The global gold market has experienced a volatile trading week, starting with a price increase based on expectations about the US Federal Reserve's (Fed) policy, then culminating in a chaotic price increase on August 8, after the US unexpectedly put gold bars under import tax.
That development pushed gold futures to an all-time high before cooling off after the White House pledged to provide more clarity next week.
At the end of the trading session on August 8, the price of gold for December 2025 delivery in the US closed up 0.13% to $3,491.30/ounce after hitting a record $3,534.10 earlier in the session. The spot price of gold was flat at $3,396.80/ounce.
For the week as a whole, spot gold prices recorded an increase of about 1% while US gold futures prices increased by 3.47%. The trajectory of the gold market this week was initially led by expectations of the Fed's interest rate policy with consecutive increases from August 4-5.
After a slight decrease on August 6 due to profit-taking, gold prices hit a two-week high on August 7 when new US tariffs on a series of countries officially took effect.
The market focus changed abruptly on August 8, after the Financial Times revealed a new regulation by the US Customs and Border Protection (CBP).
According to a document issued by CBP on July 31, 1kg and 100-ounce gold bars will be classified under commodity code 7108.13.5500 - a taxable type under the new US tariff schedule.
This is a move that goes against the previous expectations of the gold industry, which believed that these types of gold bars would be exempt from tax based on a different classification code.
The 1kg gold bar is the most popular type traded on the Comex - the world's largest gold futures market - and is also the mainstay of Switzerland's gold exports to the US.
The news sparked a wave of buying in the futures market. However, gold prices pared gains late in the session after reports that the White House plans to issue an executive order clarifying its tariff policy on gold bullion.
In response to this development, Ms. Susannah Streeter, head of currencies and markets at asset management company Hargreaves Lansdown, commented that the panic price increase showed that even safe-haven assets were not immune to the uncertainty arising from US tariff policy.
According to Neil Welsh, Head of Precious Metals at investment brokerage Britannia Global Markets, this move disrupts the traditional flow of bullion trading between London, Switzerland and the US.
As the world’s largest gold refining center, Switzerland has been hit hardest by the 39% tariff imposed by the U.S. Due to the uncertainty, several major Swiss refineries have been forced to suspend gold shipments to the U.S.
If gold exports to the US decline, that could increase market volatility.

Ole Hansen, head of commodity strategy at Saxo Bank, compares this market disruption to the one that occurred during the COVID-19 pandemic.
He explained that the US Comex floor is often used by global bullion banks as a highly liquid hedging instrument for trading in the bullion market.
The sudden imposition of tariffs could undermine confidence in the New York market as a stable trading environment, prompting other global trading hubs to emerge as alternatives.
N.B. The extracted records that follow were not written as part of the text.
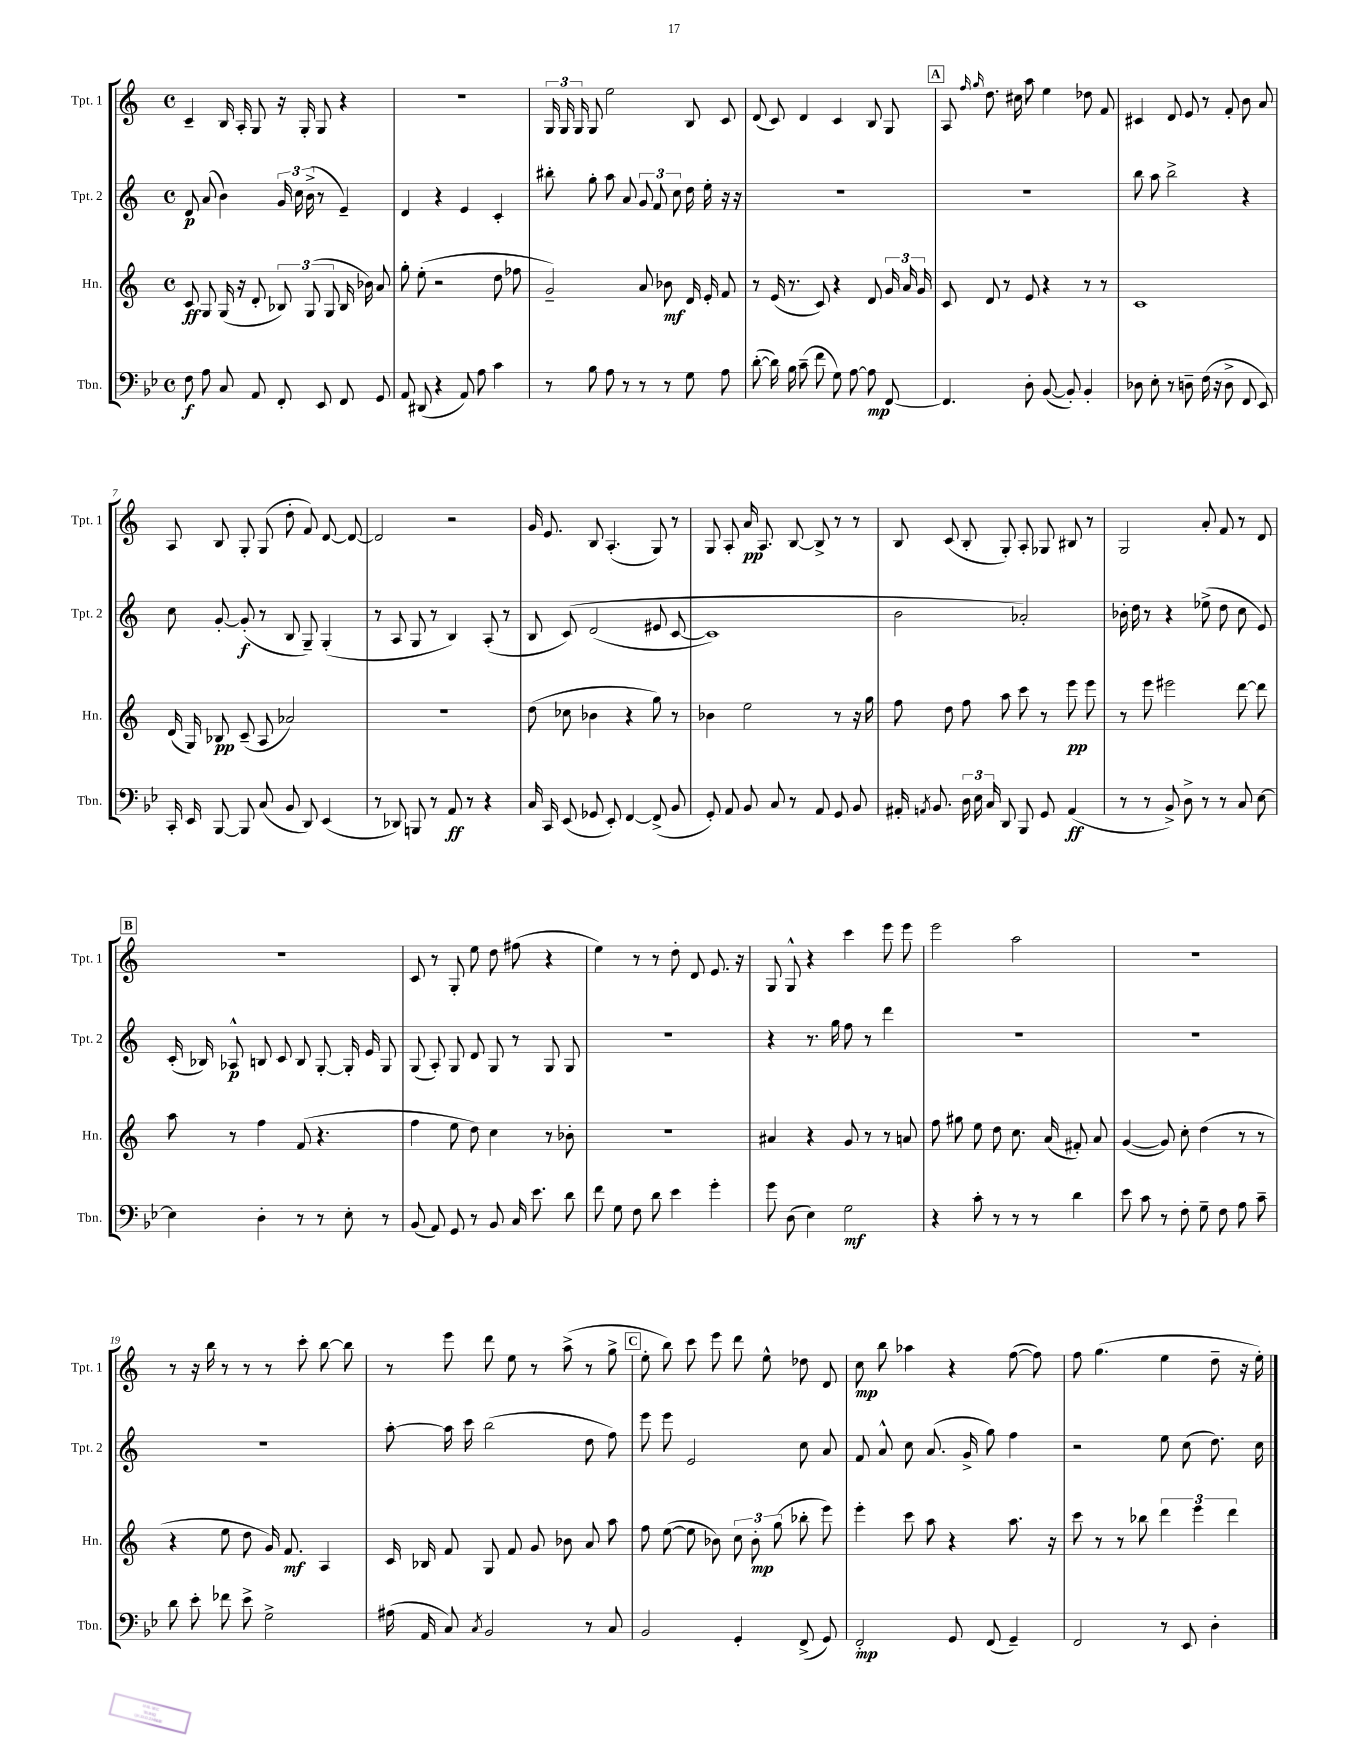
<<
\new StaffGroup <<
\new Staff = "s0" \with { instrumentName = "Tpt. 1" shortInstrumentName = "Tpt. 1" } {
    \clef treble \key c \major \defaultTimeSignature \time 4/4
    \autoBeamOff c'4-- b16 a16-. g8 r16 g16-. g8 r4 |
    r1 |
    \tuplet 3/2 { g16 g16 g16 } g8 e''2 b8 c'8 |
    d'8( c'8) d'4 c'4 b8 g8 |
    \mark \markup { \box "A" } a8 \grace { f''16 g''16 } d''8. cis''16 a''8 e''4 des''8 f'8 |
    cis'4 d'8 e'8 r8 f'8-. b'8 a'8 |
    a8 b8 g8-. g8( d''8-. f'8) d'8~ d'8~ |
    d'2 r2 |
    g'16 e'8. b8 a4.-.( g8) r8 |
    g8 a8-. a'16\pp a8. b8~ b8-> r8 r8 |
    b8 c'8( b8-. g8-.) a8-. ges8 bis8 r8 |
    g2 a'8-. f'8 r8 d'8 |
    \mark \markup { \box "B" } R1 |
    c'8 r8 g8-. e''8 d''8 fis''8( r4 |
    e''4) r8 r8 d''8-. d'8 e'8. r16 |
    g8 g8-^ r4 c'''4 e'''8 e'''8 |
    e'''2 a''2 |
    R1 |
    r8 r16 b''16 r8 r8 r8 c'''8-. b''8~ b''8 |
    r8 e'''8 d'''8 e''8 r8 a''8->( r8 g''8-> |
    \mark \markup { \box "C" } e''8-. b''8) c'''8 e'''8 d'''8 e''8-^ des''8 d'8 |
    c''8\mp b''8 aes''4 r4 f''8~( f''8) |
    f''8 g''4.( e''4 d''8-- r16 e''16-.) \bar "|." |
}
\new Staff = "s1" \with { instrumentName = "Tpt. 2" shortInstrumentName = "Tpt. 2" } {
    \clef treble \key c \major \defaultTimeSignature \time 4/4
    \autoBeamOff d'8\p a'8( b'4) \tuplet 3/2 { g'16 c''16 b'16->( } r8 e'4--) |
    d'4 r4 e'4 c'4-. |
    bis''8-. g''8-. a''8 a'8 \tuplet 3/2 { g'8 f'8 c''8 } d''16 e''16-. r16 r16 |
    R1 |
    \mark \markup { \box "A" } R1 |
    b''8 a''8 b''2-> r4 |
    c''8 g'8~-. g'8-.\f( r8 b8 g8--) g4-.( |
    r8 a8 g8 r8 b4) a8-.( r8 |
    b8 c'8)\( d'2( eis'8 c'8~ |
    c'1) |
    b'2 aes'2-.\) |
    bes'16-. d''16 r8 r4 ees''8->( d''8 c''8 e'8) |
    \mark \markup { \box "B" } c'16-.( bes16) aes8-^\p b8 c'8 b8 g8~-. g16-. e'16 g8 |
    g8( a8-.) g8 d'8 g8 r8 g8 g8 |
    R1 |
    r4 r8. g''16 f''8 r8 d'''4 |
    R1 |
    R1 |
    R1 |
    a''8~-. a''16 c'''16 b''2( d''8 f''8) |
    \mark \markup { \box "C" } e'''8 e'''8 e'2 c''8 a'8 |
    f'8 a'8-^ c''8 a'8.( g'16-> g''8) f''4 |
    r2 e''8 c''8( d''8.) c''16 \bar "|." |
}
\new Staff = "s2" \with { instrumentName = "Hn." shortInstrumentName = "Hn." } {
    \clef treble \key c \major \defaultTimeSignature \time 4/4
    \autoBeamOff c'8\ff g8 g16( r16 d'8-. \tuplet 3/2 { bes8) g8( g8 } bes16 bes'16) a'8 |
    g''8-. e''8-.( r2 d''8 fes''8 |
    g'2--) a'8 bes'8\mf d'16 e'16-. f'8 |
    r8 e'16( r8. c'8) r4 d'8 \tuplet 3/2 { g'16 a'16 g'16 } |
    \mark \markup { \box "A" } c'8 d'8 r8 e'8 r4 r8 r8 |
    c'1 |
    d'16( g16) bes8\pp c'8--( a8 aes'2) |
    R1 |
    d''8( ces''8 bes'4 r4 g''8) r8 |
    bes'4 e''2 r8 r16 g''16 |
    f''8 d''8 f''8 a''8 c'''8 r8 e'''8\pp e'''8 |
    r8 e'''8 eis'''2 d'''8~ d'''8 |
    \mark \markup { \box "B" } a''8 r8 f''4 f'8( r4. |
    f''4 e''8 d''8) c''4 r8 bes'8-. |
    R1 |
    ais'4 r4 g'8 r8 r8 a'8 |
    f''8 gis''8 e''8 d''8 c''8. a'16( fis'8-.) a'8 |
    g'4~( g'8) c''8-. d''4( r8 r8 |
    r4 e''8 d''8 g'16) f'8.\mf a4 |
    c'16 bes16 f'8 g8 f'8 g'8 bes'8 a'8 a''8 |
    \mark \markup { \box "C" } f''8 e''8~( e''8 bes'8) \tuplet 3/2 { c''8 bes'8-.\mp g''8( } bes''8-. e'''8) |
    e'''4-. c'''8 a''8 r4 a''8. r16 |
    c'''8 r8 r8 bes''8 \tuplet 3/2 { d'''4 e'''4 d'''4 } \bar "|." |
}
\new Staff = "s3" \with { instrumentName = "Tbn." shortInstrumentName = "Tbn." } {
    \clef bass \key bes \major \defaultTimeSignature \time 4/4
    \autoBeamOff f8\f a8 c8 a,8 f,8-. ees,8 f,8 g,8 |
    a,8 dis,8( r4 a,8) a8 c'4 |
    r8 bes8 a8 r8 r8 r8 g8 a8 |
    d'8~-.( d'16) bes16 c'8--( f'8 g8) a8~ a8\mp f,8~ |
    \mark \markup { \box "A" } f,4. d8-. bes,8~( bes,8-.) bes,4-. |
    des8 ees8-. r8 d8-- f16( r16 d8-> f,8 ees,8) |
    c,16-. ees,16 bes,,8~ bes,,8 c8( bes,8 d,8) ees,4( |
    r8 des,8) b,,8 r8 a,8\ff r8 r4 |
    c16 c,16 ees,8( ges,8 ees,8-.) f,4~ f,8->( bes,8 |
    g,8-.) a,8 bes,8 c8 r8 a,8 g,8 bes,8 |
    ais,16-. \acciaccatura { a,8 } bes,8. \tuplet 3/2 { d16 ees16 c16 } d,8 bes,,8 g,8 a,4\ff( |
    r8 r8 bes,8->) d8-> r8 r8 c8 ees8~ |
    \mark \markup { \box "B" } ees4 d4-. r8 r8 ees8-. r8 |
    bes,8( a,8) g,8 r8 bes,8 c16 ees'8. d'8 |
    f'8 g8 f8 d'8 ees'4 g'4-. |
    g'8 d8( ees4) g2\mf |
    r4 c'8-. r8 r8 r8 d'4 |
    ees'8 c'8 r8 f8-. g8-- f8 a8 c'8-- |
    d'8 ees'8-. fes'8 ees'8-> g2-> |
    ais16( a,16 c8) \acciaccatura { c8 } bes,2 r8 c8 |
    \mark \markup { \box "C" } bes,2 g,4-. f,8->( g,8) |
    f,2-.\mp g,8 f,8( g,4--) |
    f,2 r8 ees,8 d4-. \bar "|." |
}
>>
>>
In another notable development that signals a shift in global gold policy: A senior Indonesian lawmaker has proposed a ban on gold exports.
The aim of the plan is to promote the development of the domestic bullion banking system, increase national reserves and make more effective use of the country's huge gold reserves.
Next week, the market will be focused on the White House's announcement on gold bullion tariffs, to determine whether the recent market disruptions are a temporary anomaly or a new structure.
Aside from tariffs, investors will continue to monitor upcoming economic data and comments from Fed officials.
The market is currently pricing in a more than 90% chance that the Fed will cut interest rates by September 2025. Therefore, any new information that challenges this view could cause major market volatility.